As hoped, ‘yellow’ was mapped to an almost perfect yellow (#fbf655), ‘bone’ to a nice off-white (#f7f7f7) and ‘damsel’ to a lovely pinkish purple. Heck, the workers even got a reasonable answer for ‘cetology’ (#cbe8e5, a light greenish blue).

cetology - A branch of zoology concerned with the cetaceans

cetology - A branch of zoology concerned with the cetaceans

Workers colorized fourteen hundred of the fifteen hundred words. And, of those remaining one hundred words, most were words like ‘macrocephalus’ or ‘stunsail’ or ‘zoroaster’, which, even having dictionary at hand, probably don’t have color associations for most people.

Here’s the result of running the image generation script again using the first fourteen hundred crowd sourced mappings.

Blot’re

The whole goal of this project was to encode a book for use on Blot’re. But this was perhaps the easiest part of the whole process. You can find the stream of Moby-Dick stream here.

Setup

I wrote the client application in Node using the Blot’re CL framework. This framework handles registering a new disposable client with https://blot.re, displaying the redemption code to the user, obtaining an access token for the user who redeemed the code, and persisting the credentials in four lines of code:

var BlotreCl = require('blotre-cl-framework');

// Use existing client or create new one.
BlotreCl({
    name: "Book're",
    blurb: "Blot're you a book!"
})
    .then(start)
    .catch(console.error);

Once the client app is authorized, start loads the color data and begins posting stream updates.

var start = function(client) {
    var data = JSON.parse(fs.readFileSync('moby_dick_colors.json'));
    return getMobyStream(client)
        .then(function(stream) {
            return startMobyUpdates(client, stream, data);
        });
};

Updates

The first step was to create a new target stream. getMobyStream gets or creates a stream named "Moby Dick" under the authorized user’s root stream.

var getMobyStream = function(client) {
    return client.getStream(client.creds.user.rootStream)
        .then(function(rootStream) {
            return client.createStream({
                name: "Moby Dick",
                uri: rootStream.uri + '/moby+dick'
            });
        });
};

Instead of using REST like I did for the Weather app previously covered, I decided to use the Blot’re websocket send/response API. This API is preferred for applications that send multiple requests per second, and it can also operate over the same websocket as the subscription API.

The Node Blot’re client does not include helpers for websockets, but the bare API is pretty easy to use.
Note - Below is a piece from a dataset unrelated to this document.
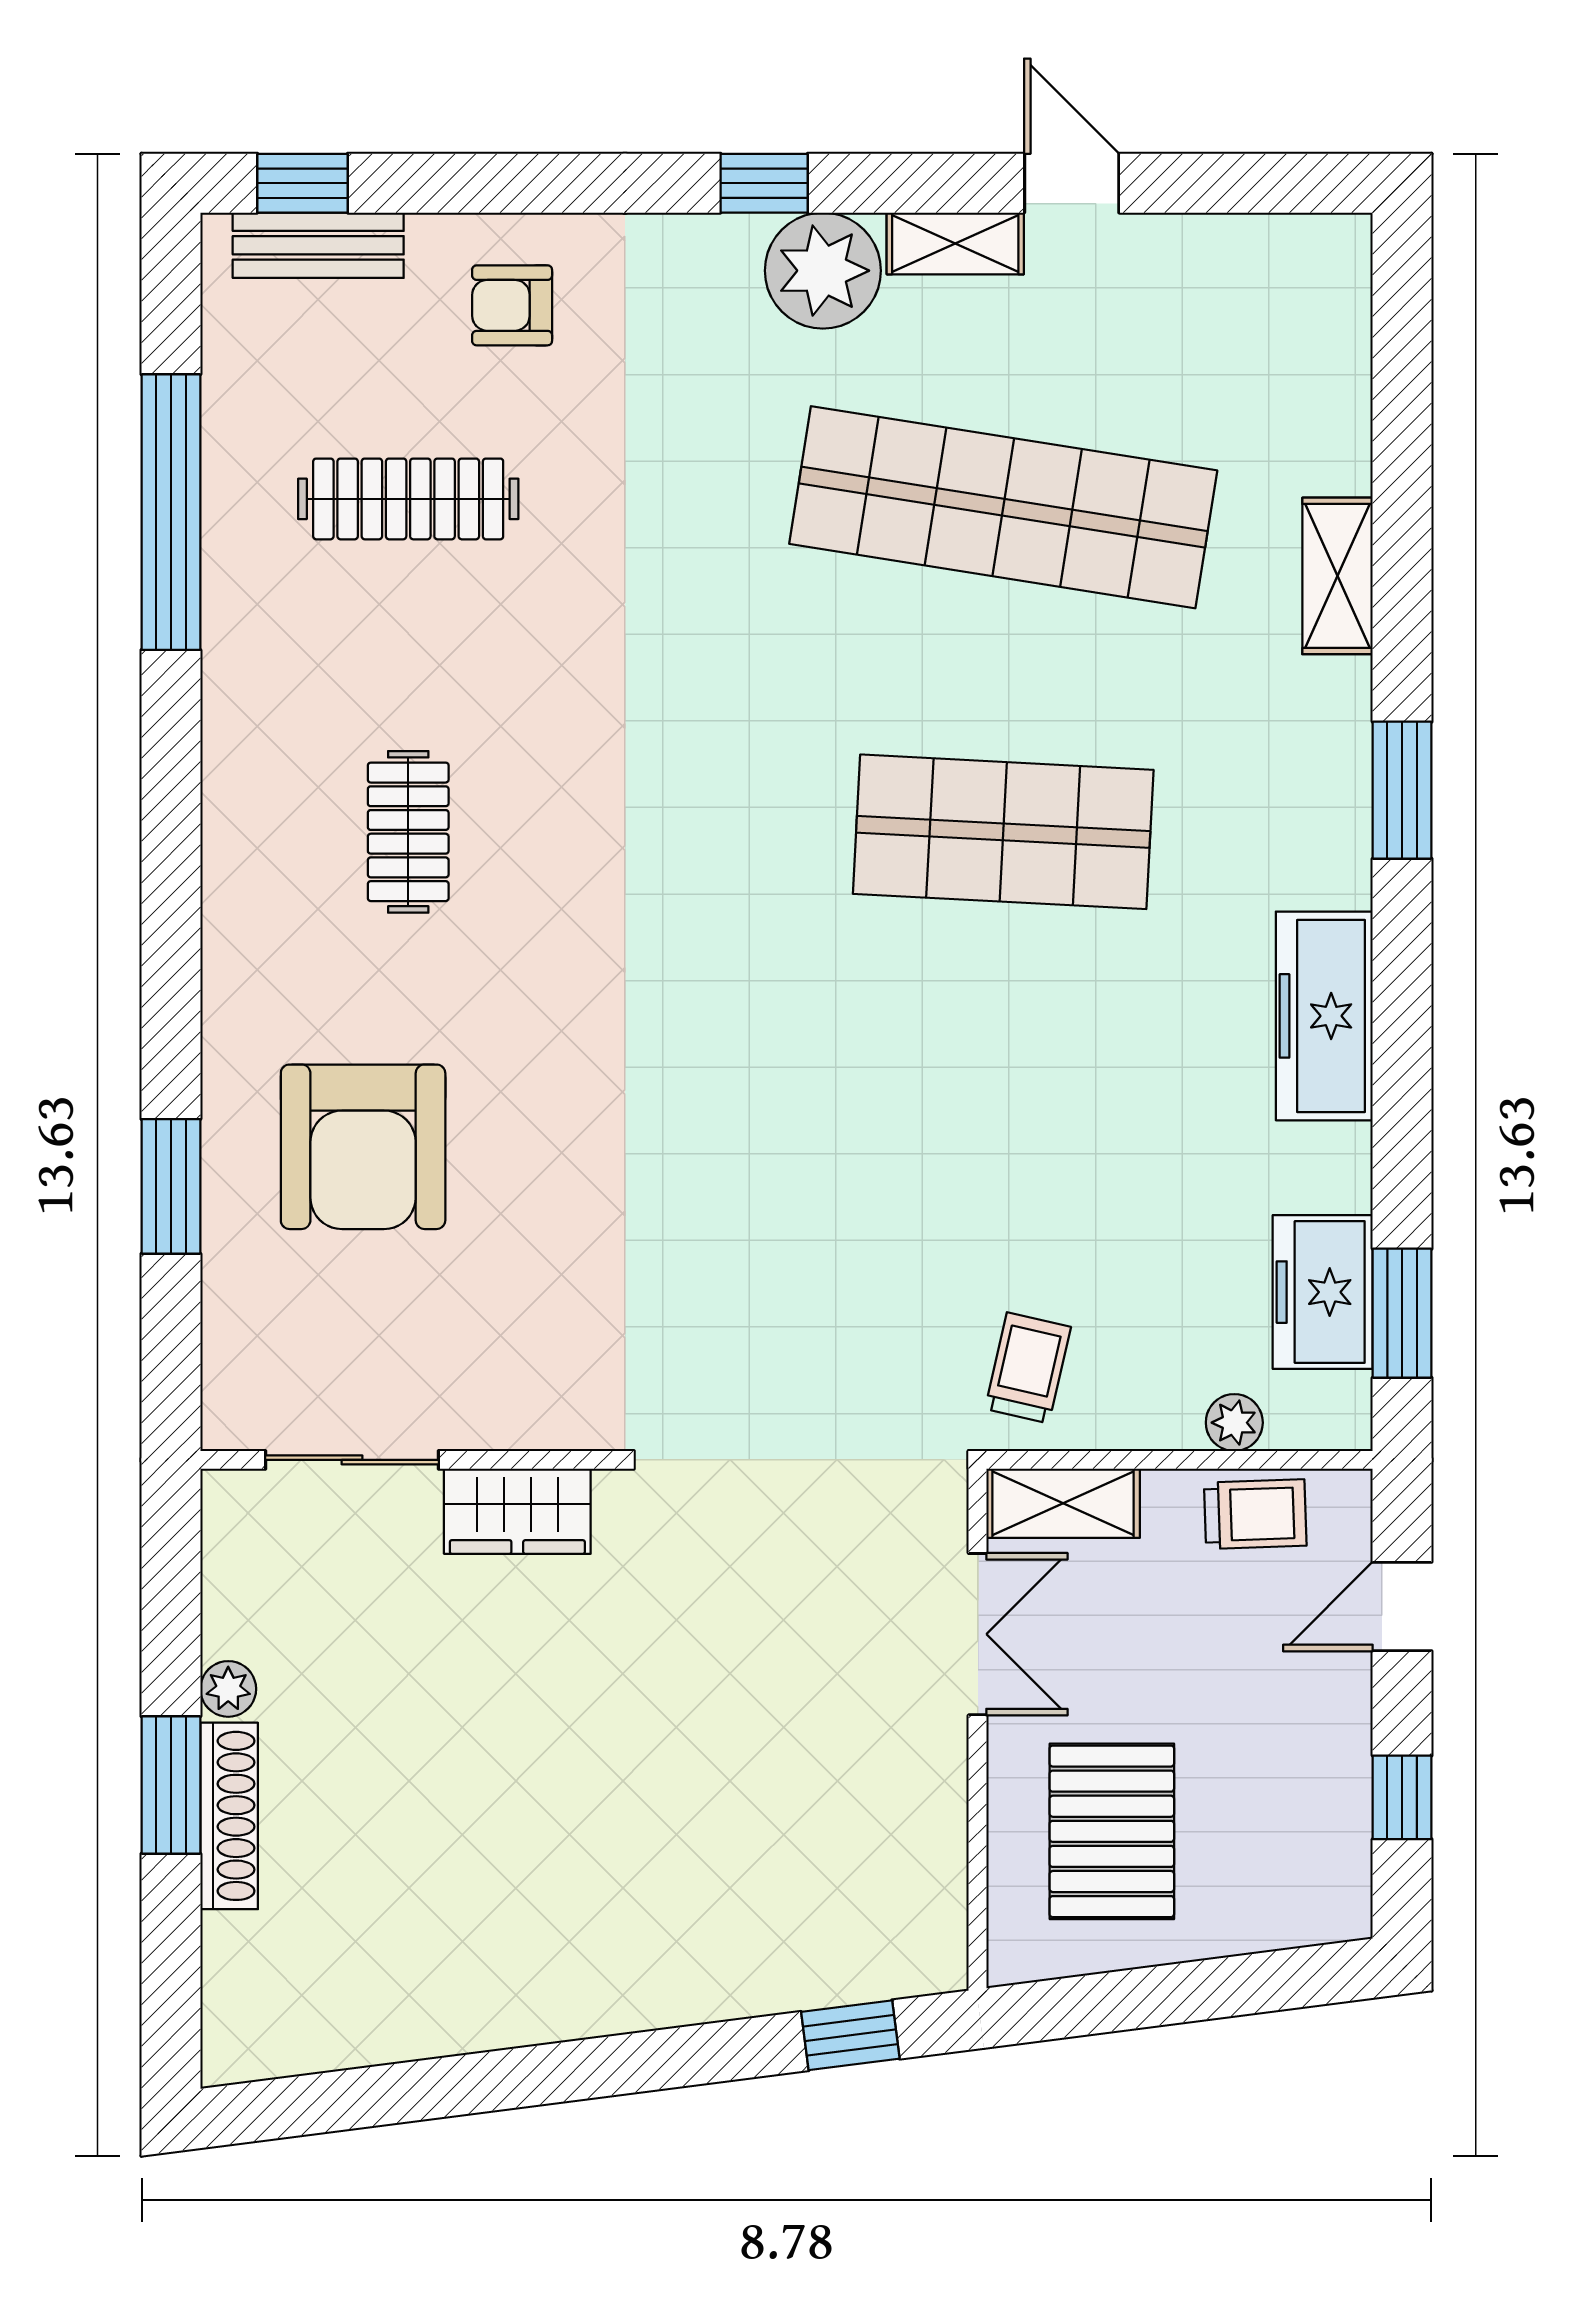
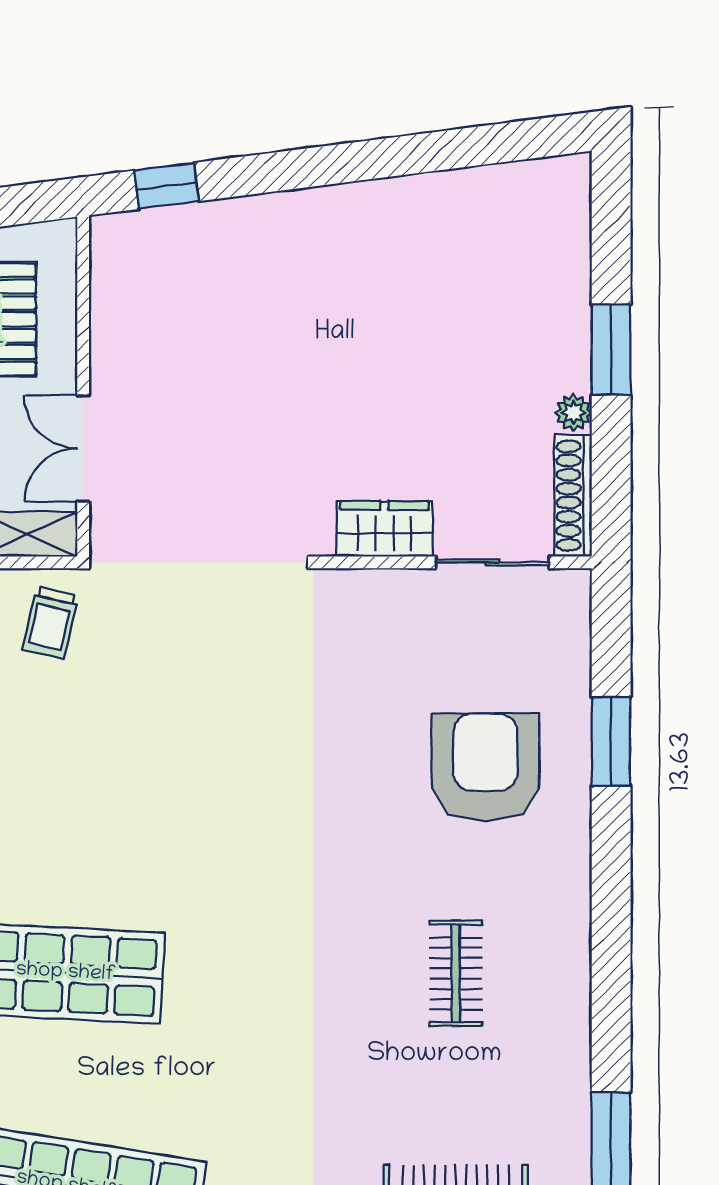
shoe rack: (229, 1816) -> (573, 496), moved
First, I used ws to open a secure websocket to wss://blot.re/v0/ws. Because I would need to perform stream updates, I authorized the websocket connection as well by sending the access token in the authorization header.

var WebSocket = require('ws');

var openBlotreSocket = function(client) {
    // Open an authorized websocket using the existing creds
    return new WebSocket('wss://blot.re/v0/ws', 'wss', {
        headers: {
            "Authorization": "Bearer " + client.creds.access_token
        }
    });
};

The actual update function simply iterates though the list of colors in order, posting up a new color every 250ms.

var startMobyUpdates = function(client, targetStream, data) {
    var ws = openBlotreSocket(client);
    var i = 0;
    ws.on('open', function postUpdate() {
        if (i >= data.length)
            i = 0;

        ws.send(JSON.stringify({
            type: 'SetStatus',
            of: targetStream.uri,
            status: { color: data[i++] }
        }));
        setTimeout(postUpdate, 250);
    });

    ws.on('message', function(x) {
        if (x && x.error)
            console.error(x);
    });
};

Here’s the actual stream. At some point, I hope to map the remaining 8500 words as well using Mechanical Turk. If I do, I’ll post up updated images and update the Blot’re stream too.

At this rate, it takes about fourteen hours to get through all of Moby-Dick. So take the day off, tune in to Blot’re, and enjoy you some Melville as it was meant to be enjoyed.